When I first started potting a few years ago, I gave handmade mugs and casseroles and planters to family and friends. They often encouraged me to sell my pots, probably because they were running out of attic space for the unrequested stoneware I “gifted” them. Our garage became the repository of pots without a home, much like the Island of Misfit Toys in the classic Christmas TV show Rudolph the Red Nosed Reindeer
“We have more pots than friends,” my wife said, “You’ve got to start selling some of these pots.”

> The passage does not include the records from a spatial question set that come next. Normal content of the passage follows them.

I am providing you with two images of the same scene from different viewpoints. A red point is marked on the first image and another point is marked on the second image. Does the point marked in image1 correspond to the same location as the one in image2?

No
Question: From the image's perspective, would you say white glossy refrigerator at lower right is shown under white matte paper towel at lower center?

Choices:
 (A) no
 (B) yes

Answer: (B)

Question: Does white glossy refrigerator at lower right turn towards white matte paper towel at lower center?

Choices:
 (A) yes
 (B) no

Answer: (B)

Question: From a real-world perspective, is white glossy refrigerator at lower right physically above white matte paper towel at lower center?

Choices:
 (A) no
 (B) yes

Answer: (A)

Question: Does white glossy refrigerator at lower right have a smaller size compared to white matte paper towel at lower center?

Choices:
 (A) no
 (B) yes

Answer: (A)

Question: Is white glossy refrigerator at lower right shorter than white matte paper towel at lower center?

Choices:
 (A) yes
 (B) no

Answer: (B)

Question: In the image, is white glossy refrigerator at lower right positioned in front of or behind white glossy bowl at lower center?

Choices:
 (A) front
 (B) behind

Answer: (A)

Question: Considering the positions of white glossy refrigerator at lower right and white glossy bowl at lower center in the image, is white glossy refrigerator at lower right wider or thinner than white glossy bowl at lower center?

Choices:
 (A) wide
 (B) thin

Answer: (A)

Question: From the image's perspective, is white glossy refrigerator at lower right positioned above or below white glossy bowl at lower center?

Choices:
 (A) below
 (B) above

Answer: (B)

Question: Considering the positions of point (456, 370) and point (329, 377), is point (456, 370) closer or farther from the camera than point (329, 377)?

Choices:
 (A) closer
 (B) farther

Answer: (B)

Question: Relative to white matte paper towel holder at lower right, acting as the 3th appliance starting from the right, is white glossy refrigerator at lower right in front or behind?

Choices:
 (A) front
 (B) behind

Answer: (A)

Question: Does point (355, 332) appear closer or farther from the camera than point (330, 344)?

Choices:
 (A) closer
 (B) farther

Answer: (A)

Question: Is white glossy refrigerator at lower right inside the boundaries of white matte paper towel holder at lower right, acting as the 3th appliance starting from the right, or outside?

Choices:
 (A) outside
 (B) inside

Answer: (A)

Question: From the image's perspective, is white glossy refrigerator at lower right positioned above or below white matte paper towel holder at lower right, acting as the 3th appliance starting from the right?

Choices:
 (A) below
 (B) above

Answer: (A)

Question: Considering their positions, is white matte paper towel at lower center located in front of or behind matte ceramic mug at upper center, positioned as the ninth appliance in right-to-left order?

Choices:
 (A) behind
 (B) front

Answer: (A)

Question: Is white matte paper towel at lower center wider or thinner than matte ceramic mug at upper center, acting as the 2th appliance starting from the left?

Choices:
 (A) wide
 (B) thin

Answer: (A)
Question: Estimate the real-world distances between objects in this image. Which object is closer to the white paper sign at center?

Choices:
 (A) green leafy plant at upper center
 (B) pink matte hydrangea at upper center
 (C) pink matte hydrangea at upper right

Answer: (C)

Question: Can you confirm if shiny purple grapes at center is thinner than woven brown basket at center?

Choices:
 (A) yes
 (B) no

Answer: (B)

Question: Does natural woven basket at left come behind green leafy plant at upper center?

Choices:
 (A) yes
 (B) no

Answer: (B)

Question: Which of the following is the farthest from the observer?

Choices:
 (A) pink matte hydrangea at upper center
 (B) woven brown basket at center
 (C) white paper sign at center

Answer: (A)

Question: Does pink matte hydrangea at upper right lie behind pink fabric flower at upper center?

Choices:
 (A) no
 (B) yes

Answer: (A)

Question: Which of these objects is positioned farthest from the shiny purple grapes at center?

But I didn’t want to sell my pots. Maybe I was a little fearful that no one would buy them, but there was a bigger reason I didn’t want to go pro. I enjoyed throwing pots on my new wheel so much that I didn’t want to taint the experience by turning potting into a business. I’d already learned in my day job, practicing medicine, that the challenges of running a business can overwhelm the satisfaction of a cherished career.
Also, it just didn’t seem right to make money from my new avocation. After all, I was lucky to have the time and resources to take up potting. God had given me a small measure of talent for the craft. And I’d been blessed with a fantastic teacher, George Evanko, who showed me how to center a lump of clay on the potters wheel and magically turn it into a vase or a bowl or a mug.

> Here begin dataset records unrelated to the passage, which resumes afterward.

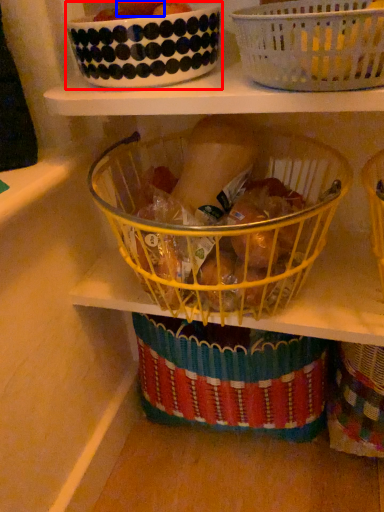
Question: Which object appears farthest to the camera in this image, glass bowl (highlighted by a red box) or fruit (highlighted by a blue box)?

Choices:
 (A) glass bowl
 (B) fruit

Answer: (B)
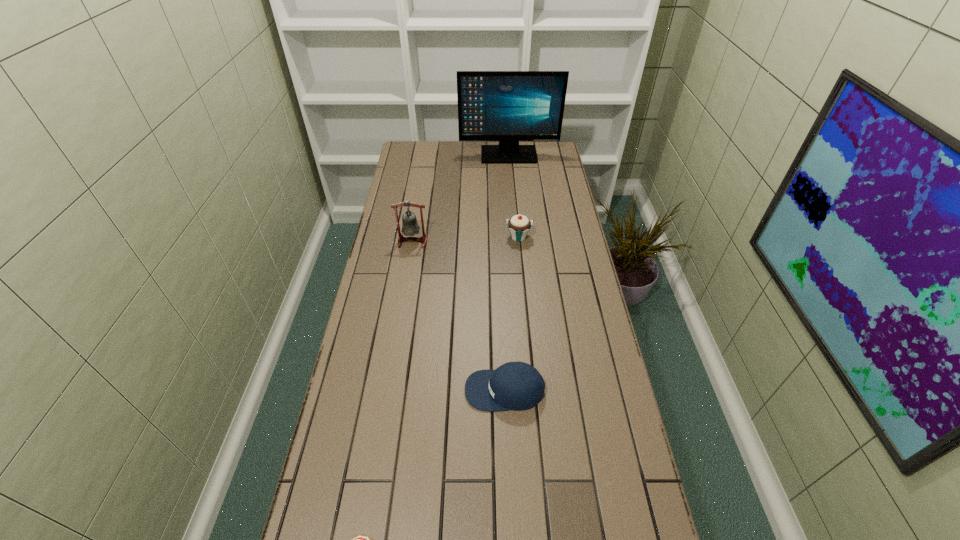
Where is `free location that satisfies the following two spatial constraints: 1. on the screen side of the tallest object; 2. on the front-facing side of the baseball cap`? The image size is (960, 540). free location that satisfies the following two spatial constraints: 1. on the screen side of the tallest object; 2. on the front-facing side of the baseball cap is located at coordinates (530, 390).

Find the location of `free spot that satisfies the following two spatial constraints: 1. on the screen side of the farthest object; 2. on the front-facing side of the second nearest object`. free spot that satisfies the following two spatial constraints: 1. on the screen side of the farthest object; 2. on the front-facing side of the second nearest object is located at coordinates (530, 390).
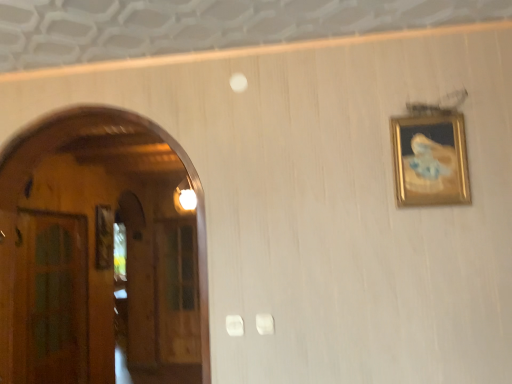
Question: From a real-world perspective, does transparent wooden door at left, acting as the second glass door starting from the left, stand above green glass door at left, which is the 2th glass door in back-to-front order?

Choices:
 (A) no
 (B) yes

Answer: (A)

Question: Is transparent wooden door at left, arranged as the 1th glass door when viewed from the right, taller than green glass door at left, which is the 2th glass door in back-to-front order?

Choices:
 (A) yes
 (B) no

Answer: (A)

Question: Is transparent wooden door at left, arranged as the 1th glass door when viewed from the right, positioned with its back to green glass door at left, positioned as the second glass door in right-to-left order?

Choices:
 (A) no
 (B) yes

Answer: (A)

Question: Does transparent wooden door at left, marked as the 1th glass door in a back-to-front arrangement, lie in front of green glass door at left, placed as the first glass door when sorted from left to right?

Choices:
 (A) no
 (B) yes

Answer: (A)

Question: Can you confirm if transparent wooden door at left, marked as the 1th glass door in a back-to-front arrangement, is positioned to the right of green glass door at left, positioned as the second glass door in right-to-left order?

Choices:
 (A) yes
 (B) no

Answer: (A)

Question: Is transparent wooden door at left, acting as the second glass door starting from the left, thinner than green glass door at left, which is the 2th glass door in back-to-front order?

Choices:
 (A) no
 (B) yes

Answer: (A)

Question: Can you confirm if transparent wooden door at left, arranged as the 1th glass door when viewed from the right, is thinner than gold-framed painting at upper right?

Choices:
 (A) no
 (B) yes

Answer: (A)

Question: Is transparent wooden door at left, acting as the second glass door starting from the left, located outside gold-framed painting at upper right?

Choices:
 (A) yes
 (B) no

Answer: (A)

Question: Is transparent wooden door at left, the second glass door in the front-to-back sequence, beside gold-framed painting at upper right?

Choices:
 (A) no
 (B) yes

Answer: (A)

Question: Is transparent wooden door at left, acting as the second glass door starting from the left, looking in the opposite direction of gold-framed painting at upper right?

Choices:
 (A) no
 (B) yes

Answer: (A)

Question: Does transparent wooden door at left, arranged as the 1th glass door when viewed from the right, have a greater height compared to gold-framed painting at upper right?

Choices:
 (A) yes
 (B) no

Answer: (A)

Question: Can gold-framed painting at upper right be found inside transparent wooden door at left, the second glass door in the front-to-back sequence?

Choices:
 (A) yes
 (B) no

Answer: (B)

Question: Is green glass door at left, positioned as the second glass door in right-to-left order, aimed at gold-framed painting at upper right?

Choices:
 (A) yes
 (B) no

Answer: (B)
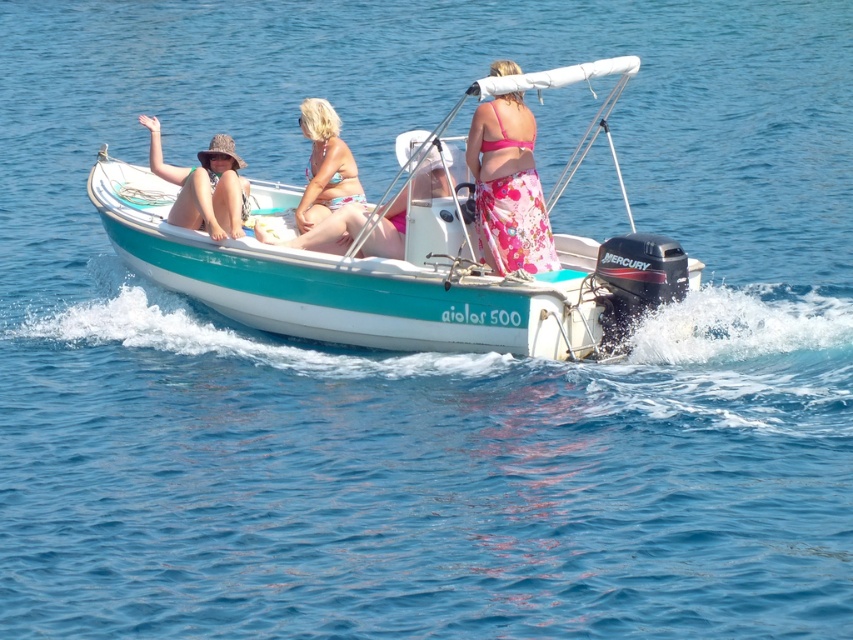
You are on the boat and want to place a life jacket. You have two points to choose from. One is at point (509, 182) and the other is at point (224, 227). Which point is closer to you where you are standing?

Point (509, 182) is closer to the viewer than point (224, 227), so you should place the life jacket at point (509, 182).

You are planning to place a small flag on the teal glossy boat at center and the matte straw hat at left. Which object requires a taller flagpole to accommodate its height?

The teal glossy boat at center requires a taller flagpole because it is much taller than the matte straw hat at left according to the description.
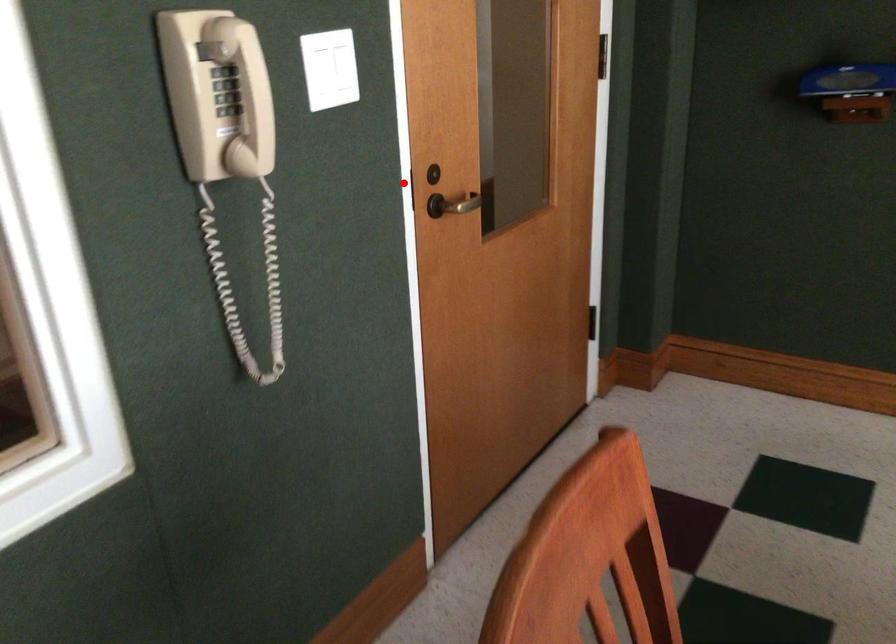
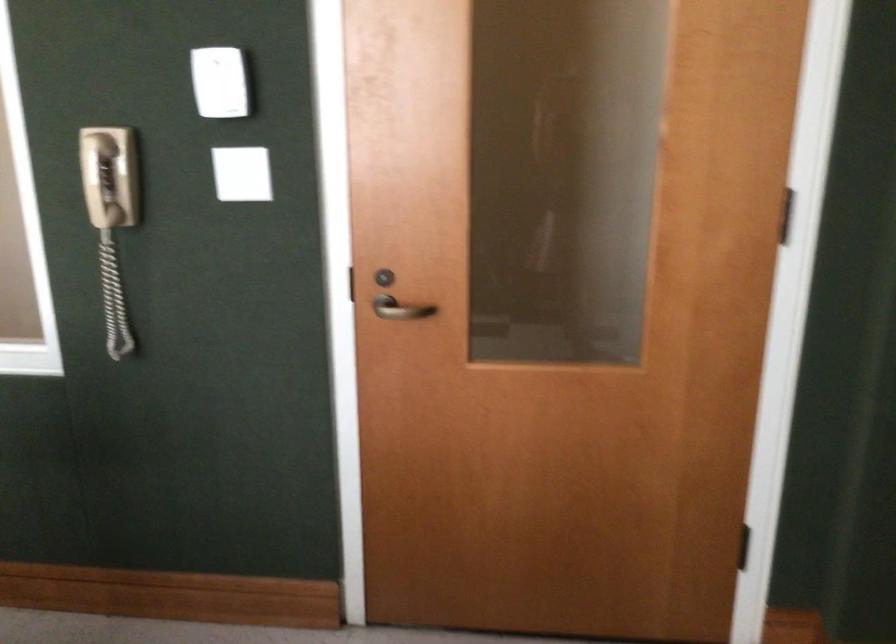
Find the pixel in the second image that matches the highlighted location in the first image.

(346, 283)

I looked for a way to do something good with the profits I might make. I found Potters for Peace, a nonprofit that teaches people in 18 countries how to make inexpensive clay water filters to purify their drinking water. This project is important because 1.7 million people, die every year from preventable water born diseases. Most of them are children under the age of five. I committed to donate ten dollars for every pot that I sold to Potters for Peace. I am proud to tell you that at the completion of my rookie season I’ve earned $3,120 for Potters for Peace.
It is sort of ironic that when I became a physician I expected to some day travel abroad in order to provide medical care to those in need. After 20 years in medical practice, I’ve still not found a way to do so. Yet just one year of making mud into pots in my garage will help improve the health of people in ways I never accomplished during two decades in medicine.